Suara.com - Konflik yang membelit Gubernur DKI Jakarta Basuki Tjahaja Purnama alias Ahok dengan DPRD DKI Jakarta terkait APBD DKI 2015 masih belum menemukan titik temu. Padahal, Kementerian Dalam Negeri (Kemendagri) sudah mencoba melakukan mediasi terhadap kedua belah pihak.
Wakil Ketua DPRD DKI Jakarta dari Fraksi PPP Abraham Lunggana atau Lulung mengatakan apa yang dilakukan Ahok saat ini merupakan pencitraan di ranah hukum jilid II.
"Pejabat publik yang membuat pencitraan di ranah hukum, katakanlah Gubernur DKI Jakarta (Ahok). Ini pencitraan jilid II," ujar Lulung dalam diskusi bertema "Deadlock Ahok" di Double Tree, Jalan Pegangsaan Timur No.17 Cikini, Sabtu (7/3/2015).
Pertama, kata Lulung, saat Ahok mempermasalahkan perancangan undang-undang yang mengatur mengenai Pilkada langsung, lalu dia memilih hengkang dari Partai Gerindra karena alasan memiliki sikap politik berbeda. Padahal partai ini yang mengusungnya sebagai Wagub DKI pada Pilgub DKI 2012 itu.
"Dulu dia keluar (dari Partai Gerindra), itu juga pencitraan hukum. Hari ini dia membuat pencitran kembali bahwa dia menabrak Undang-Undang proses dari pada hasil APBD," katanya.
"Pertama persoalan hukum, dua persoalan cacat administratif dan yang ketiga persoalan politik," lanjut Lulung.
Kisruh Ahok dan DPRD dipicu oleh temuan dugaan adanya dana siluman di APBD 2015 dengan senilai Rp12,1 triliun.
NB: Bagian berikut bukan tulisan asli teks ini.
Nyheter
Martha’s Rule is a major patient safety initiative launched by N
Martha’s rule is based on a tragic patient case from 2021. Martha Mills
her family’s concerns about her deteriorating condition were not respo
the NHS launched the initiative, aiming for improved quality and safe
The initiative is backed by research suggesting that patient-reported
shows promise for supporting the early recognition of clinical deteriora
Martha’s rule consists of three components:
Ahok telah melaporkan temuan mengejutkan di APBD 2015 dan temuan di APBD tahun 2014 ke Komisi Pemberantasan Korupsi.
Ahok dinilai menerabas aturan karena tak mengajukan draf yang telah disahkan DPRD ke Kementerian Dalam Negeri, tapi malah mengirimkan draf rancangan APBD versi pemerintah dengan sistem e-budgeting ke kementerian.
DPRD beranggapan format tersebut melanggar prosedur karena berbeda dengan yang disahkan dalam rapat paripurna dewan pada 27 Januari 2015. Ujungnya, dewan menggunakan hak angket untuk menyelidiki perbedaan ini.